Но, продолжал Егор, вполне очевидно, что «лично для Путина не имело большого значения, будут или не будут регулироваться экспортные пошлины на нефтепродукты». Вопрос был в другом. «Вопрос был в том, чтобы показать, кто в доме хозяин».

А ведь в феврале 2003-го Михаил Борисович публично поспорил с Владимиром Владимировичем – по поводу того, что государственная «Роснефть» переплатила при покупке маленькой компании «Северная нефть». Это был намек на коррупцию в ближнем круге президента. Президент ответил жестко – про сверхзапасы нефти у ЮКОСа и про проблемы компании с налогами. Пожалуй, с тех самых пор Ходорковский был обречен.

Арест главы ЮКОСа, продолжал Гайдар, не может остаться единичным случаем, как утверждают власти. Прежде всего потому, что «если в Москве по политическим мотивам сажают в тюрьму самого богатого человека, то почему где-нибудь в Тамбове я не могу пригласить к себе какого-нибудь относительно богатого предпринимателя и не предупредить, что если он не окажет финансово-политическую поддержку моему избирательному фонду, то его ждет судьба Ходорковского».

Именно такое поведение станет характерным для власти в течение всех последующих лет в окрепшей системе российского зрелого авторитаризма. Поймет, где его место, и крупный бизнес, про который Гайдар тогда сказал так: «Представителям большого российского бизнеса дали четко понять, что без прямого согласования с властями они не должны вмешиваться ни во что, что связано с гражданским обществом. И они это услышали».

Считается, кстати, что Михаил Ходорковский принимал участие в финансировании и СПС, и «Яблока». И в некотором смысле обе партии, неистово сражаясь друг с другом, самоликвидировались. В том числе на деньги Ходорковского.

Арест владельца ЮКОСа и поражение двух демократических партий на выборах ознаменовали начало новой политической эпохи в России. Для Гайдара почти не оставалось в ней места. Во всяком случае, политического места.

Зато появилось время закончить главную книгу и написать еще одну.

Правда, до этого пришлось всерьез поспорить. И не с кем-нибудь, а с Ходорковским.


29 марта 2003 года в газете «Ведомости» была опубликована статья Михаила Ходорковского, уже не олигарха, а находившегося под следствием заключенного СИЗО № 4. Текст назывался «Кризис либерализма в России» и содержал в себе жесткую критику либералов и их политики, а также признание того, что «даже плохая власть лучше, чем безвластие». Путин назывался человеком, который на 70 % либеральнее среднего россиянина. Отчасти текст напоминал написанное эзоповым языком прошение о помиловании. Отчасти – автор отряхнул со своих ног прах 1990-х годов, включая приватизацию, одним из основных выгодоприобретателей которой и был сам Ходорковский.
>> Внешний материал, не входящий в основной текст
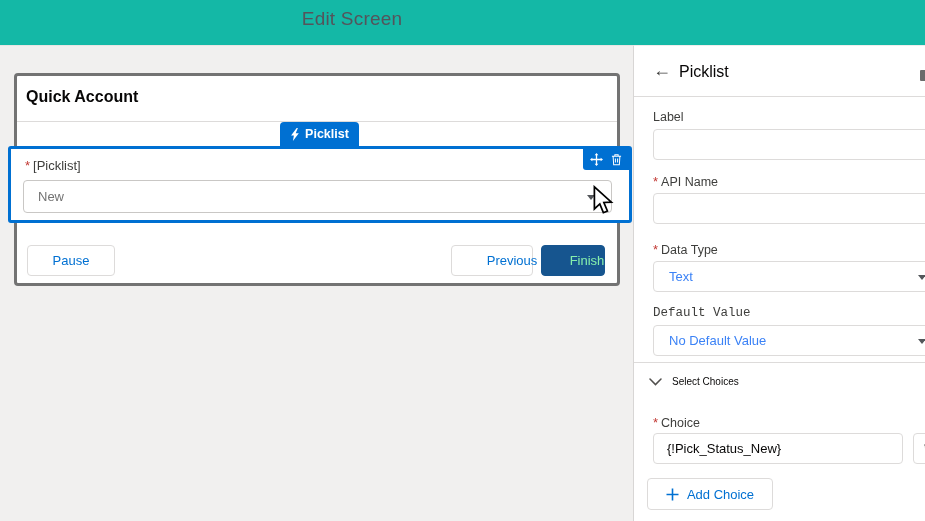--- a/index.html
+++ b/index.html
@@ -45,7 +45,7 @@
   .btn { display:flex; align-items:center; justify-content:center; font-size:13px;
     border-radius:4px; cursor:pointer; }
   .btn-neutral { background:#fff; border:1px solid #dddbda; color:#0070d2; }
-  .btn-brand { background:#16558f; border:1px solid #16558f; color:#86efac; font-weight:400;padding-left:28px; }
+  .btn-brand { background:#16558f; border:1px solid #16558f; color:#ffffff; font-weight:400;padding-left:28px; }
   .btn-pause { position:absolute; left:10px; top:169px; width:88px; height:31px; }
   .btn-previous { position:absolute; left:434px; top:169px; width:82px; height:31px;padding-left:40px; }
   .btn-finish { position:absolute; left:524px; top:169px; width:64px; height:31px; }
Досталось либералам и за обесценение вкладов, и за то, что в 1998 году опоздали с девальвацией рубля. Сами же они под пером олигарха, точнее, тех, кто литературно обрабатывал его идеи (поначалу ходили слухи, что это был Станислав Белковский), были представлены людьми не почвы, но воздуха (что вообще попахивало риторикой газеты «Завтра») и выглядели крайне неаппетитно: «Их страх перед тысячелетним прошлым, сдобренный укоренившейся в 90-е гг. могучей привычкой к бытовому комфорту. Закрепленная на генетическом уровне сервильность. Готовность забыть про Конституцию ради очередной порции севрюжины с хреном. Таким был русский либерал, таким он и остался».